- **Fuente**
----------------

Los discípulos son la clave para la difusión del cristianismo, para cumplir con la misión que encomendó Jesús a Sus primeros discípulos, los primeros en recibir la tarea de transmitir la buena nueva al mundo de su época. Por ser los discípulos de la actualidad, tenemos la tarea de transmitir el evangelio al mundo de nuestra época.
Cada caso en que una persona conduce a otra a Jesús, y ella a su vez transmite el mensaje a otra persona, constituye un microcosmos de la historia del cristianismo. El cristianismo sigue en existencia porque los discípulos colaboran en la difusión de las enseñanzas de Jesús. El linaje o la genealogía espiritual se transmite de una persona a otra, de una generación a otra, gracias a los que creen la enseñanza, la siguen y la difunden.

----------------

Según la fuente, ¿por qué sigue existiendo el cristianismo? Explíquelo en una a tres oraciones.

- **Datos proporcionados**
----------------

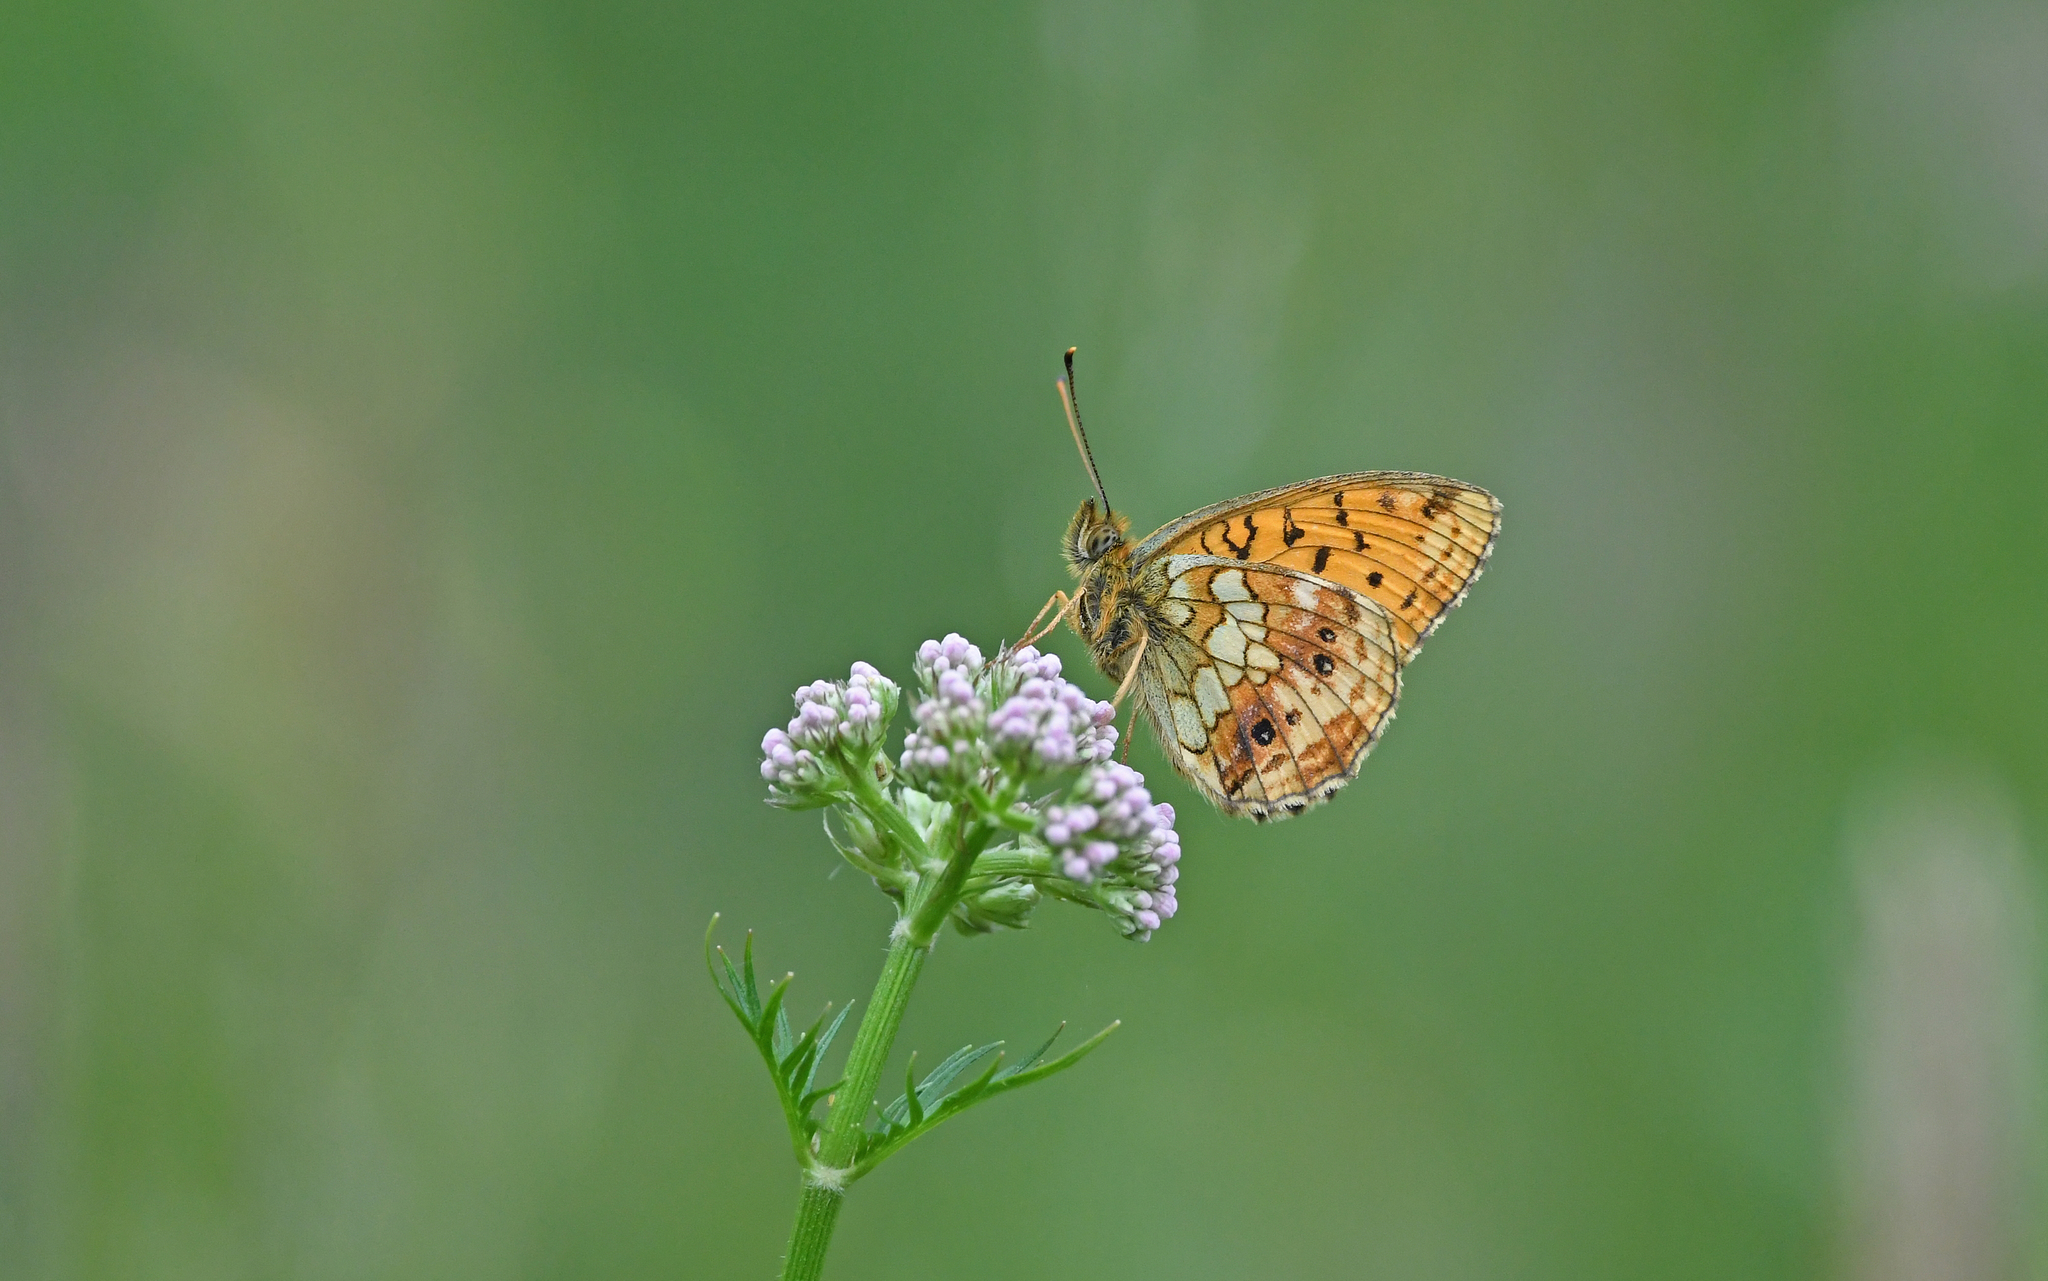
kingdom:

----------------

- **Resultado**
El cristianismo sigue existiendo porque los discípulos colaboran en la difusión de las enseñanzas de Jesús. El linaje espiritual se transmite de una persona a otra gracias a quienes creen la enseñanza, la siguen y la difunden.